***** GIVEN INFORMATION

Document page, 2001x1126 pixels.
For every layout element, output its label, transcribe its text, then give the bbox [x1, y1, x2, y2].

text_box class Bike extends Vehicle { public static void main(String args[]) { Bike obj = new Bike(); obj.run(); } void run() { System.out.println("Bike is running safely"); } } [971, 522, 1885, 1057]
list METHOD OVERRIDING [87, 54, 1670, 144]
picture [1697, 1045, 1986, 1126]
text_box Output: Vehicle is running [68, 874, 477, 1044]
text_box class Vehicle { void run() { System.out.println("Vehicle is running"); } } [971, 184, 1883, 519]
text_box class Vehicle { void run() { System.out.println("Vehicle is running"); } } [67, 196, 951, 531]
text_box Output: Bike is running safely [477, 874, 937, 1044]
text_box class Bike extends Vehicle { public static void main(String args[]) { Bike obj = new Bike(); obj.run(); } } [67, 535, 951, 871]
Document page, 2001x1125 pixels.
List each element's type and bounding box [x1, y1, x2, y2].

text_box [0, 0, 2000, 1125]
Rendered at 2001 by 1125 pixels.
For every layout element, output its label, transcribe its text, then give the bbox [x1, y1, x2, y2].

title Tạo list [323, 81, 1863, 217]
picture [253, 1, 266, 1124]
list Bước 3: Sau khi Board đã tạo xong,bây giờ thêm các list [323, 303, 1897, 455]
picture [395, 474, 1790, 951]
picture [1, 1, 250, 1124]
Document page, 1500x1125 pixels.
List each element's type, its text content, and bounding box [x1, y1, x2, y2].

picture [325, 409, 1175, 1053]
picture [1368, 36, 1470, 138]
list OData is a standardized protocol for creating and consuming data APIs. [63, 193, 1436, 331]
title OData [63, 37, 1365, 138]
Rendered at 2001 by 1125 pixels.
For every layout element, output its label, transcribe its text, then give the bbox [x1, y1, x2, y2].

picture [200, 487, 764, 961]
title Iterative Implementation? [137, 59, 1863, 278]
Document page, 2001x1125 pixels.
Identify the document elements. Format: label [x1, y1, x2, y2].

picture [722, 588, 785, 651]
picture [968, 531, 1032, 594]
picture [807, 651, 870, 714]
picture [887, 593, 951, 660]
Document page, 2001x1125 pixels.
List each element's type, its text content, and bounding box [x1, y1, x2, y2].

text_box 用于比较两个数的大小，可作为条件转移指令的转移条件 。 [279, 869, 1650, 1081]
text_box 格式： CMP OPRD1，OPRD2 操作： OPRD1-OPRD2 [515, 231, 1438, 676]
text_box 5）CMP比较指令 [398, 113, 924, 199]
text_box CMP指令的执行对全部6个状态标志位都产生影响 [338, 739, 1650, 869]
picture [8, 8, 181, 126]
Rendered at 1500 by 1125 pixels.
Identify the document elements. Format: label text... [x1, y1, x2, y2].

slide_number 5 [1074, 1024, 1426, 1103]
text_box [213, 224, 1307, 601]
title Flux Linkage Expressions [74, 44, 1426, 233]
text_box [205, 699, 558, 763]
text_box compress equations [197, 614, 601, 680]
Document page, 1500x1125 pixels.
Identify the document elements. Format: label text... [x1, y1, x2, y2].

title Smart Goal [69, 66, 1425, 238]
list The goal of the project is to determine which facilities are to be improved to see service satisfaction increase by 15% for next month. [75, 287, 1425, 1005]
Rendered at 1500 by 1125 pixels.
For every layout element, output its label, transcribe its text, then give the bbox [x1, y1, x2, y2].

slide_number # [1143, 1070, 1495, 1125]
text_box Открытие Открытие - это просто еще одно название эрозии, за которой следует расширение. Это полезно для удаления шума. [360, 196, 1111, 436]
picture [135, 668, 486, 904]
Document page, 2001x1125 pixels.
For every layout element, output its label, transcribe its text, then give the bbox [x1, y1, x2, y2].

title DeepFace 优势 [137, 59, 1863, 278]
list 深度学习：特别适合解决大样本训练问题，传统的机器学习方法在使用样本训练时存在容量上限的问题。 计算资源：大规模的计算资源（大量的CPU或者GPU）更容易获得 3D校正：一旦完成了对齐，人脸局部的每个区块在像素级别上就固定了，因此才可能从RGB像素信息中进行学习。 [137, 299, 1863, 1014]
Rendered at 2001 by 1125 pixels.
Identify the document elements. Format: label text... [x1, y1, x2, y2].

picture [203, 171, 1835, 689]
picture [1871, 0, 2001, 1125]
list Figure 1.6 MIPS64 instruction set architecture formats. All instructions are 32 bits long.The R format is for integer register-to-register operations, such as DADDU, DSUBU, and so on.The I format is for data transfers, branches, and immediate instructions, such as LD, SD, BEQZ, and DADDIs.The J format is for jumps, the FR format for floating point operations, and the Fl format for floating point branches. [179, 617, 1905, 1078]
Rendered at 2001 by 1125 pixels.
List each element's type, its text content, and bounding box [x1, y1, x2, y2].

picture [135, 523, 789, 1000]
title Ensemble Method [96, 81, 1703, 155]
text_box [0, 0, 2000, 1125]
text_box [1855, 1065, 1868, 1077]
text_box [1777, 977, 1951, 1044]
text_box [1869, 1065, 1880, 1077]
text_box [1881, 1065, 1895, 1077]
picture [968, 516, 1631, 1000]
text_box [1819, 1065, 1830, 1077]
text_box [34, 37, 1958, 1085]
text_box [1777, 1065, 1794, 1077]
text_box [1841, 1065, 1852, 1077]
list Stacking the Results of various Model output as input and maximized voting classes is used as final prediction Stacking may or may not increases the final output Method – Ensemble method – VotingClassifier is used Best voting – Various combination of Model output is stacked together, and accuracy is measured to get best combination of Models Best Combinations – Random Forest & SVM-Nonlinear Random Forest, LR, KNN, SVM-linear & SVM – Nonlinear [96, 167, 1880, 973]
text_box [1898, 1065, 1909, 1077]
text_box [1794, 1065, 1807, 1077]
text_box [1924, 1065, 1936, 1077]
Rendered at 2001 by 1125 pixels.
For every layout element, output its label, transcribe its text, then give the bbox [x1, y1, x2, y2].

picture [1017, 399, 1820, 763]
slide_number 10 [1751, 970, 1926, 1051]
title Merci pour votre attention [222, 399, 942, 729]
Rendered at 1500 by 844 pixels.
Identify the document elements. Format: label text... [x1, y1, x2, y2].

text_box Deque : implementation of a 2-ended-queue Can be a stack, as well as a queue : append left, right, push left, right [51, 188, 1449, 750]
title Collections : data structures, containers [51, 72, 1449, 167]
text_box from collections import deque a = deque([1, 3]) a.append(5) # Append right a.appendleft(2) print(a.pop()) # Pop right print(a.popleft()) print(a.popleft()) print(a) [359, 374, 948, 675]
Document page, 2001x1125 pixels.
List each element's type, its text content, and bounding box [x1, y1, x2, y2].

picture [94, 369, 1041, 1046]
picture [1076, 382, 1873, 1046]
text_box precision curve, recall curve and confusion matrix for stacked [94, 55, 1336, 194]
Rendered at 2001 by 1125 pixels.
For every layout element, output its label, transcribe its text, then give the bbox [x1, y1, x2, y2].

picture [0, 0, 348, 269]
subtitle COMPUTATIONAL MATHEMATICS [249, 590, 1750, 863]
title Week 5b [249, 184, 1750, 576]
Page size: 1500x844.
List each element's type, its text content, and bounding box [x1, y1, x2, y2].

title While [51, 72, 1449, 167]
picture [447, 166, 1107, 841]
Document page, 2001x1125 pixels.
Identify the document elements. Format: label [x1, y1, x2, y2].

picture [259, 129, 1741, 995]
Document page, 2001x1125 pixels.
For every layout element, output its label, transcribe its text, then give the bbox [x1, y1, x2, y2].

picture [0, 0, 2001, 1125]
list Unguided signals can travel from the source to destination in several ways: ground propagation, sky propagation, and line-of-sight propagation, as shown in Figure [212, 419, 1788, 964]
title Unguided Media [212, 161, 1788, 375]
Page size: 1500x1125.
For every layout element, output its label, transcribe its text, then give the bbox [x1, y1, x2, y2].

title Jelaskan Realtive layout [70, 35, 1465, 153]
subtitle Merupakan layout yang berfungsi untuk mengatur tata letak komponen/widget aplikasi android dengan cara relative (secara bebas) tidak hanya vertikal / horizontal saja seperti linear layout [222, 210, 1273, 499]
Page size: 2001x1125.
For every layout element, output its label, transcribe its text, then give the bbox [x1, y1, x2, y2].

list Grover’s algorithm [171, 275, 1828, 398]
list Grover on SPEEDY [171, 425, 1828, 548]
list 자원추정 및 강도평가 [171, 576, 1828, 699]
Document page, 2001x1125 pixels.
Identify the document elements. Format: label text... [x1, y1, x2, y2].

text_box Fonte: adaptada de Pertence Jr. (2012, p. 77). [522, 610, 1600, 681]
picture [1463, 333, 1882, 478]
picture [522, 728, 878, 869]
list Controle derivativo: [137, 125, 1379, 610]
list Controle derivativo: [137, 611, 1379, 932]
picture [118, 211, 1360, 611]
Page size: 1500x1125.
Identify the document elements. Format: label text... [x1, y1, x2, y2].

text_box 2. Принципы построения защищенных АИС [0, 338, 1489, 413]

**********

### PROBLEM
The answer must consist of every line above that contains the word "size".

### RESPONSE
Page size: 1500x844.
Page size: 1500x1125.
Page size: 2001x1125.
Page size: 1500x1125.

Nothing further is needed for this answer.